Mesa Nacional do BE aprova hoje programa eleitoral e listas de deputados

No final da Mesa Nacional, que decorrerá num hotel em Lisboa, a coordenadora do BE, Catarina Martins, dará a habitual conferência de imprensa para apresentar as conclusões da reunião.

O programa eleitoral e as listas de deputados do BE às eleições legislativas de 30 de janeiro vão ser hoje aprovados pela Mesa Nacional do partido, órgão máximo entre convenções.

No final da Mesa Nacional, que decorrerá num hotel em Lisboa, a coordenadora do BE, Catarina Martins, dará a habitual conferência de imprensa para apresentar as conclusões da reunião.

Os dirigentes do BE vão discutir e aprovar a versão final do programa eleitoral com o qual o partido se apresentará às eleições antecipadas, documento que foi debatido e viabilizado na generalidade pelos 400 aderentes presentes no encontro nacional que decorreu sábado em Lisboa.

Outro dos temas em cima da mesa relacionado com o processo eleitoral de 30 de janeiro será a aprovação das listas de deputados do BE a todos os círculos eleitorais.

A semana passada, conforme noticiado pela agência Lusa, os plenários distritais de Porto e Lisboa decidiram manter como cabeças de lista a coordenadora bloquista, Catarina Martins, e a deputada Mariana Mortágua, respetivamente.

Na próxima legislatura deixarão o parlamento os atuais deputados Jorge Costa, Maria Manuel Rola e Luís Monteiro, que não integram as listas.

Estas duas listas, juntamente com as dos círculos eleitorais restantes, serão aprovadas na Mesa Nacional de hoje.

Das propostas de listas a estes dois distritos são novidades em Lisboa a entrada do médico Bruno Maia como número três e Leonor Rosas em quinto, enquanto no Porto, como independente, Teresa Summavielle surge em quarto lugar e a atual deputada Isabel Pires em terceiro, mudando assim de distrito, uma vez que nas últimas legislativas concorreu por Lisboa.

De acordo com os estatutos do BE, “compete à Mesa Nacional, sob proposta das assembleias distritais e regionais”, decidir sobre os cabeças de listas à Assembleia da República “no caso de círculos com até três deputadas ou deputados”.

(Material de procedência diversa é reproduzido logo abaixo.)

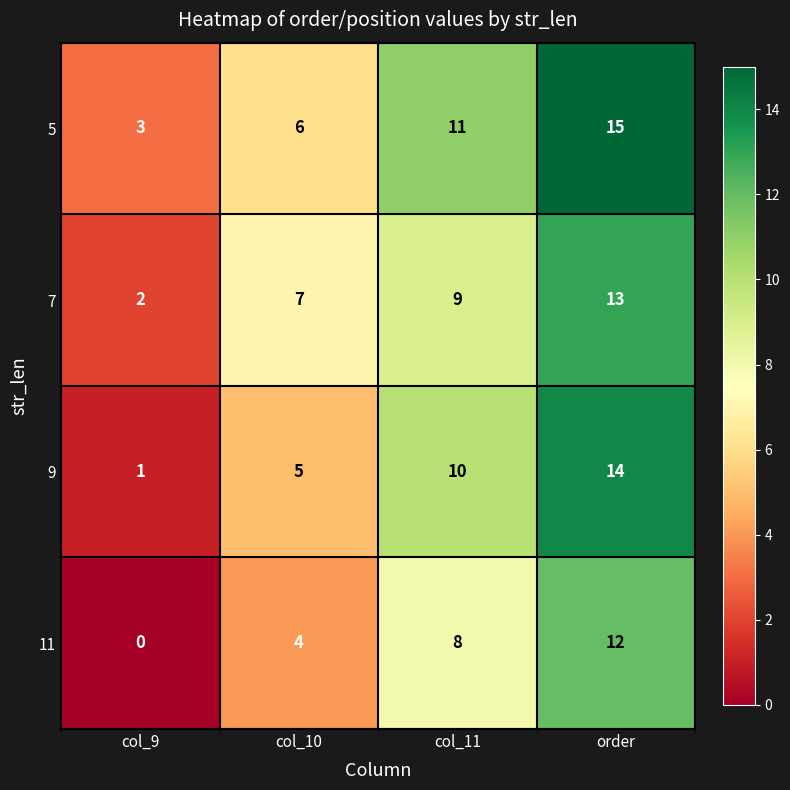

Which series has the largest total across all categories?

5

Já nos restantes círculos eleitorais, este órgão partidário determina “sobre o primeiro quinto de candidatas e candidatos”.

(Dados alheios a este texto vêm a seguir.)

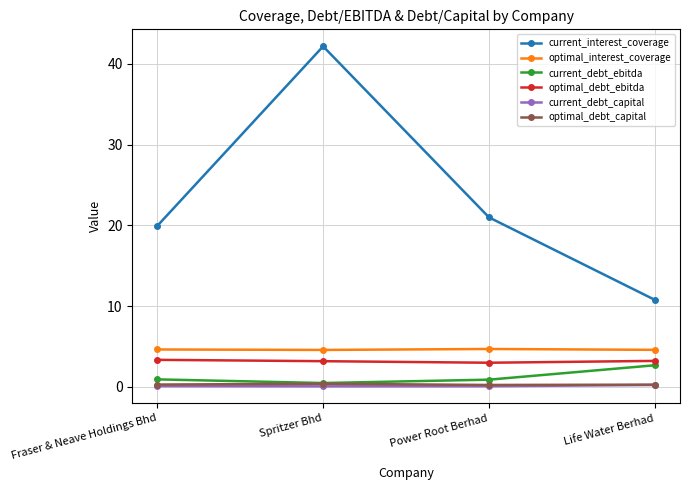

At which label does current_interest_coverage reach its minimum?

Life Water Berhad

“As Assembleias Distritais e Regionais podem requerer, como recurso, a votação em alternativa das suas propostas na Mesa Nacional. A decisão sobre a composição restante destas listas compete às respetivas assembleias distritais e regionais”, referem os estatutos.

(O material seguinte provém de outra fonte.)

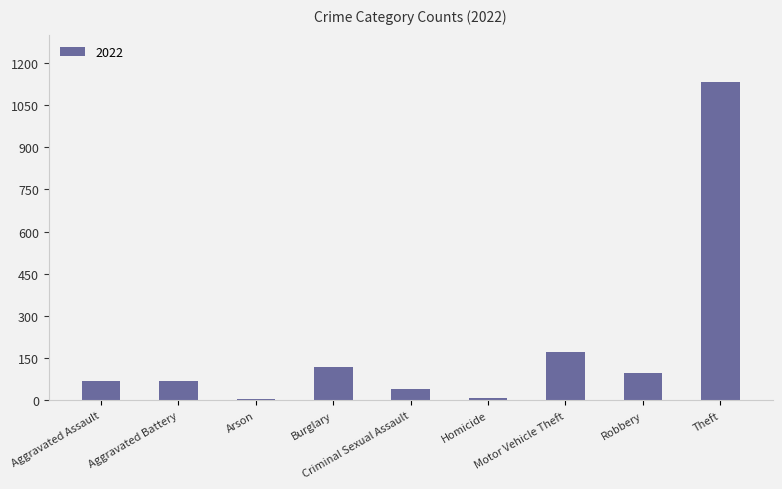

What is the greatest value displayed?

1131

O programa eleitoral do BE às legislativas manterá, no essencial, as prioridades que os bloquistas fixaram nas últimas eleições de 2019.

Na abertura do encontro nacional de sábado que aprovou, na generalidade, o documento programático, a deputada e dirigente bloquista Mariana Mortágua justificou esta manutenção de prioridades com o facto de Portugal apresentar os mesmos problemas estruturais, alertando, no entanto que, com uma situação mais complexa, aumenta a “exigência à esquerda”.

Saúde, salário, pensões, clima e justiça constituem aquilo que Catarina Martins, no encerramento desta iniciativa, apelidou como “as raízes da esquerda”, que estarão também no base dos “compromissos claros” do programa eleitoral do BE às legislativas.

Entre as linhas programáticas que Catarina Martins elencou, destaque para uma “proposta inovadora” do BE, a criação de um Serviço Nacional de Cuidados, e que foi apresentada pelo deputado José Soeiro e, depois, aprovada pelos aderentes.

Outra das novidades foi uma proposta precisamente de Mariana Mortágua, que pretende que o programa eleitoral preveja “a criminalização da utilização de ‘offshore’”, considerando que são estes mecanismos que “permitem todo o crime económico” ou que encobrem os seus resultados.